(What the task requires):
Format every line of the entries' source text as a two-column Markdown table, with a row number under "Row" and the line under "Line". Leave out blank lines and the pictures.

(Data for review):
*** Begin section ***
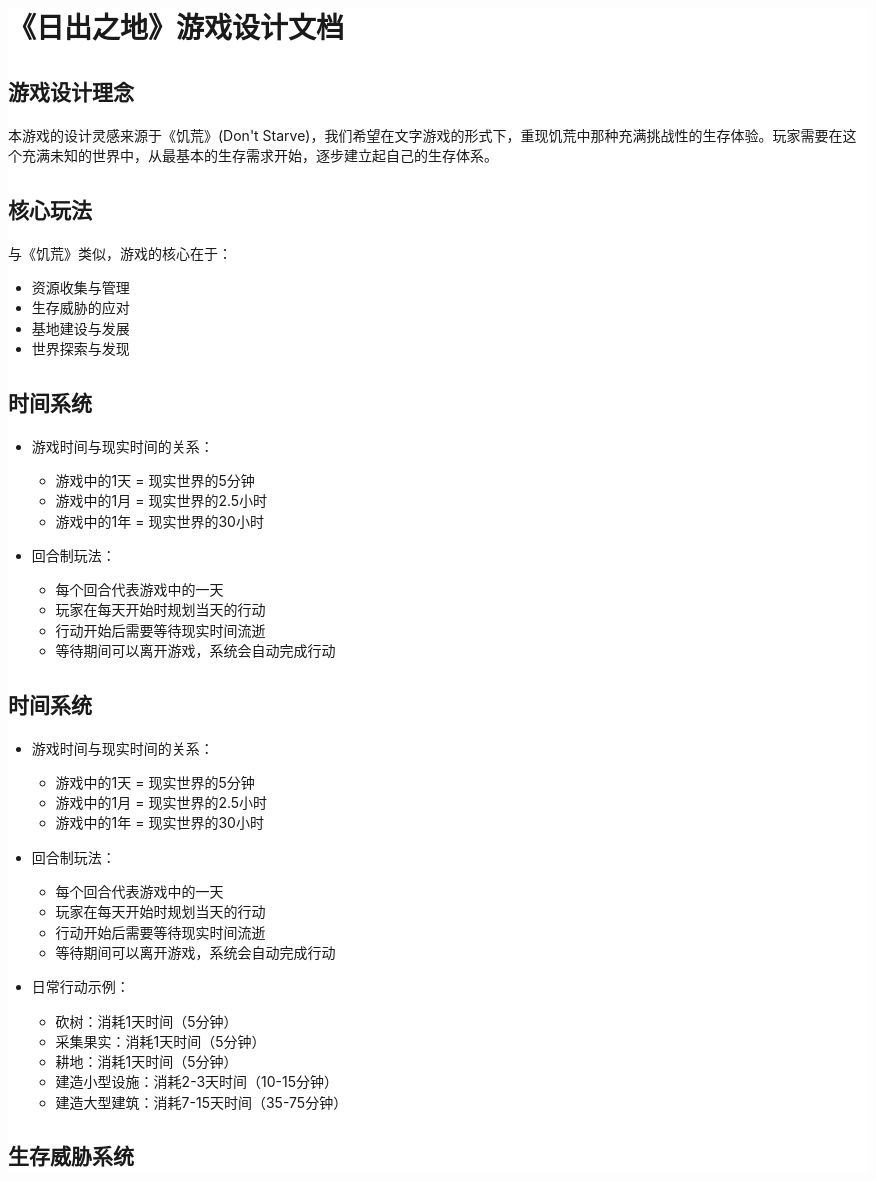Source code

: # 《日出之地》游戏设计文档

## 游戏设计理念
本游戏的设计灵感来源于《饥荒》(Don't Starve)，我们希望在文字游戏的形式下，重现饥荒中那种充满挑战性的生存体验。玩家需要在这个充满未知的世界中，从最基本的生存需求开始，逐步建立起自己的生存体系。

## 核心玩法
与《饥荒》类似，游戏的核心在于：
- 资源收集与管理
- 生存威胁的应对
- 基地建设与发展
- 世界探索与发现

## 时间系统

- 游戏时间与现实时间的关系：
  - 游戏中的1天 = 现实世界的5分钟
  - 游戏中的1月 = 现实世界的2.5小时
  - 游戏中的1年 = 现实世界的30小时

- 回合制玩法：
  - 每个回合代表游戏中的一天
  - 玩家在每天开始时规划当天的行动
  - 行动开始后需要等待现实时间流逝
  - 等待期间可以离开游戏，系统会自动完成行动


## 时间系统

- 游戏时间与现实时间的关系：
  - 游戏中的1天 = 现实世界的5分钟
  - 游戏中的1月 = 现实世界的2.5小时
  - 游戏中的1年 = 现实世界的30小时

- 回合制玩法：
  - 每个回合代表游戏中的一天
  - 玩家在每天开始时规划当天的行动
  - 行动开始后需要等待现实时间流逝
  - 等待期间可以离开游戏，系统会自动完成行动

- 日常行动示例：
  - 砍树：消耗1天时间（5分钟）
  - 采集果实：消耗1天时间（5分钟）
  - 耕地：消耗1天时间（5分钟）
  - 建造小型设施：消耗2-3天时间（10-15分钟）
  - 建造大型建筑：消耗7-15天时间（35-75分钟）

## 生存威胁系统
*** End section ***
(Response below):
| Row | Line |
|---|---|
| 1 | Source code |
| 2 | : # 《日出之地》游戏设计文档 |
| 3 | ## 游戏设计理念 |
| 4 | 本游戏的设计灵感来源于《饥荒》(Don't Starve)，我们希望在文字游戏的形式下，重现饥荒中那种充满挑战性的生存体验。玩家需要在这个充满未知的世界中，从最基本的生存需求开始，逐步建立起自己的生存体系。 |
| 5 | ## 核心玩法 |
| 6 | 与《饥荒》类似，游戏的核心在于： |
| 7 | - 资源收集与管理 |
| 8 | - 生存威胁的应对 |
| 9 | - 基地建设与发展 |
| 10 | - 世界探索与发现 |
| 11 | ## 时间系统 |
| 12 | - 游戏时间与现实时间的关系： |
| 13 |   - 游戏中的1天 = 现实世界的5分钟 |
| 14 |   - 游戏中的1月 = 现实世界的2.5小时 |
| 15 |   - 游戏中的1年 = 现实世界的30小时 |
| 16 | - 回合制玩法： |
| 17 |   - 每个回合代表游戏中的一天 |
| 18 |   - 玩家在每天开始时规划当天的行动 |
| 19 |   - 行动开始后需要等待现实时间流逝 |
| 20 |   - 等待期间可以离开游戏，系统会自动完成行动 |
| 21 | ## 时间系统 |
| 22 | - 游戏时间与现实时间的关系： |
| 23 |   - 游戏中的1天 = 现实世界的5分钟 |
| 24 |   - 游戏中的1月 = 现实世界的2.5小时 |
| 25 |   - 游戏中的1年 = 现实世界的30小时 |
| 26 | - 回合制玩法： |
| 27 |   - 每个回合代表游戏中的一天 |
| 28 |   - 玩家在每天开始时规划当天的行动 |
| 29 |   - 行动开始后需要等待现实时间流逝 |
| 30 |   - 等待期间可以离开游戏，系统会自动完成行动 |
| 31 | - 日常行动示例： |
| 32 |   - 砍树：消耗1天时间（5分钟） |
| 33 |   - 采集果实：消耗1天时间（5分钟） |
| 34 |   - 耕地：消耗1天时间（5分钟） |
| 35 |   - 建造小型设施：消耗2-3天时间（10-15分钟） |
| 36 |   - 建造大型建筑：消耗7-15天时间（35-75分钟） |
| 37 | ## 生存威胁系统 |